Além disso, também nada nos permite buscar um entendimento completo, global, dos motivos e causas para esse relacionamento desastroso descrito; a fala no texto não é partilhada, se bem que intuída em diálogos hipotéticos, pois, nesse conto singular parece ser a vez dele de gastar tempo no assunto. A mulher pequena, nesse conto, também não tem voz porque se trata antes de uma incomunicabilidade unilateral, é ela quem não conseguiria, por excesso de incômodo e repulsa, falar abertamente com o narrador e, portanto, tudo que lemos no texto é relato do modo particular com que um personagem-narrador lida, administra, reflete, esquece e pensa naqueles problemas diminutos de dia-a-dia que a pouca estatura pode proporcionar –, como se escrever lhe trouxesse a lembrança, só por ter que gastar tinta, que pessoas menorzinhas também existem no por aí. Talvez a mulher diminuta não consiga falar diretamente com o narrador por um asco primordial que lhe faria muito mal, mas, a hipótese simples de que pertencem a linguagens diferentes também é possível: não se entenderiam simplesmente porque ao olharem para as coisas do mundo não buscam os mesmos sentidos na biblioteca do encéfalo. É bom lembrar que mesmo o suicídio do narrador, um fim mais brutal para a história toda, não teria o mesmo significado para cada uma das partes em disputa. Nem a morte parece que os irmanaria em proposta compartilhada de significação.

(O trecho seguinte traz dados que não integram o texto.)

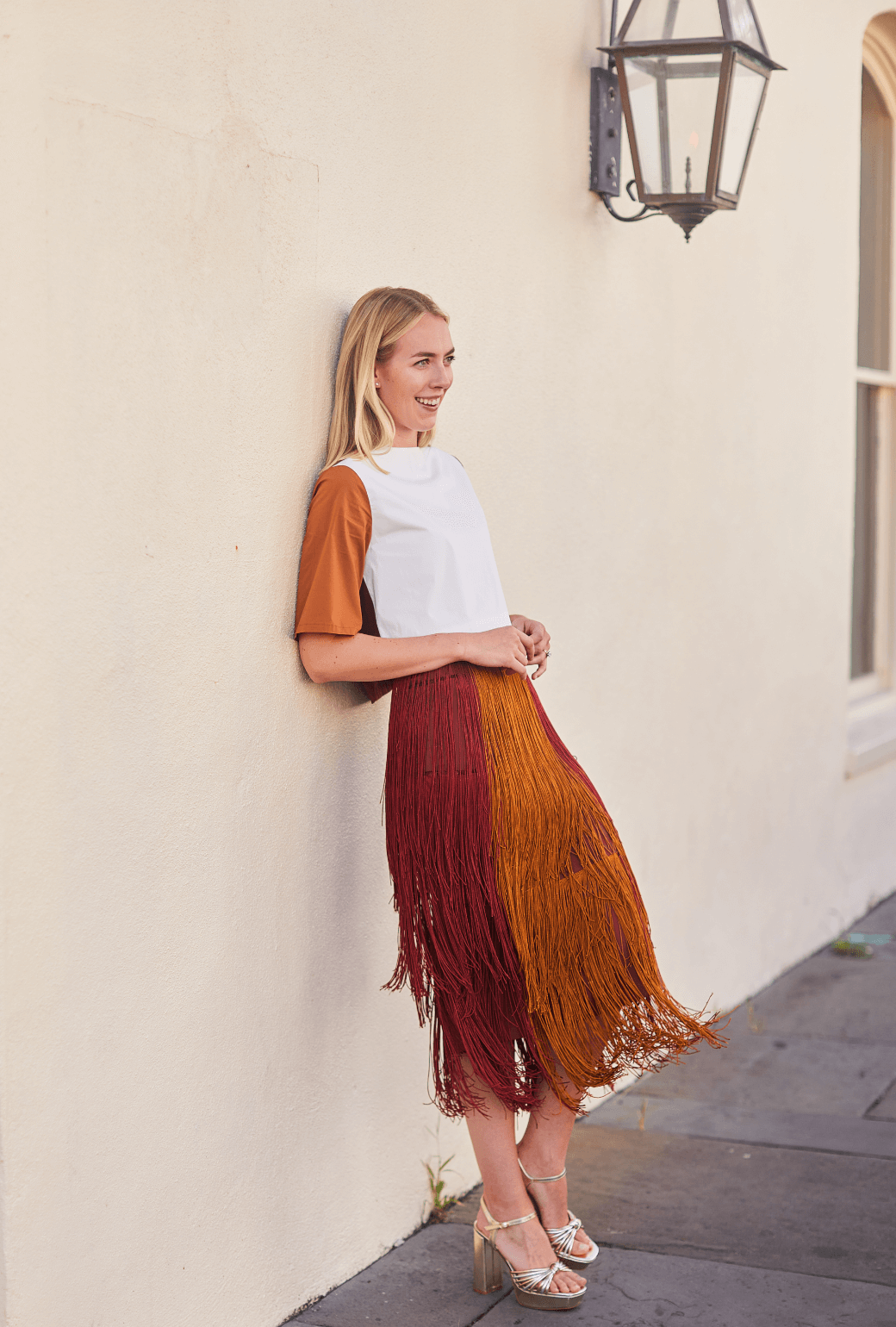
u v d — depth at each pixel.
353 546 2.33
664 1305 2.49
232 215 2.21
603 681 3.51
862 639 5.88
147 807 2.11
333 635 2.32
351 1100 2.62
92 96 1.96
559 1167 2.53
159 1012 2.15
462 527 2.43
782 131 4.38
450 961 2.29
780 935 4.63
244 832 2.32
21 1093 1.92
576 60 3.24
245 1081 2.34
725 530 4.14
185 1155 2.22
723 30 2.95
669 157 3.09
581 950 2.29
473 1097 2.40
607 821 2.38
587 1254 2.55
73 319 1.94
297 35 2.34
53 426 1.92
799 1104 3.50
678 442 3.84
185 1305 2.22
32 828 1.92
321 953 2.53
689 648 3.95
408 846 2.31
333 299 2.47
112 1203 2.08
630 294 3.54
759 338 4.30
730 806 4.24
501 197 2.98
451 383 2.63
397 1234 2.76
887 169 5.67
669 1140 3.27
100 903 2.04
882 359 5.77
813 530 4.79
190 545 2.16
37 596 1.91
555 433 3.24
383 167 2.59
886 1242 2.74
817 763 4.89
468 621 2.38
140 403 2.06
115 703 2.04
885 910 5.43
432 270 2.76
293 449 2.38
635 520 3.63
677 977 3.95
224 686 2.25
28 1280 1.93
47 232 1.90
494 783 2.27
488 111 2.91
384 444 2.42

 E se nas estruturas típicas de montagem de arquitetura de opressão, Kafka sempre se posiciona do lado dos oprimidos, sempre, como o ódio está na cabeça da mulherzinha que cerca de aborrecimentos e tenta enquadrar o personagem principal, a narração também pode se posicionar, no âmbito ensaístico, como uma tentativa de liberdade proposicional. É ele quem fala no conto, mas a exasperação máxima que ela sente, meio violência, meio mal-estar, bandeira de luta, ocasião de berrar é que o oprime como personagem, e de fora do texto, ela parece rondar o escrito, pronta para mostrar que tem razão no caso todo somente porque o narrador irresponsavelmente a deixa fora de si. O que seria até aceitável, por certo, se ela fosse o centro do mundo a quem todos deveriam exercer estilos de vida somente com o propósito de a agradar.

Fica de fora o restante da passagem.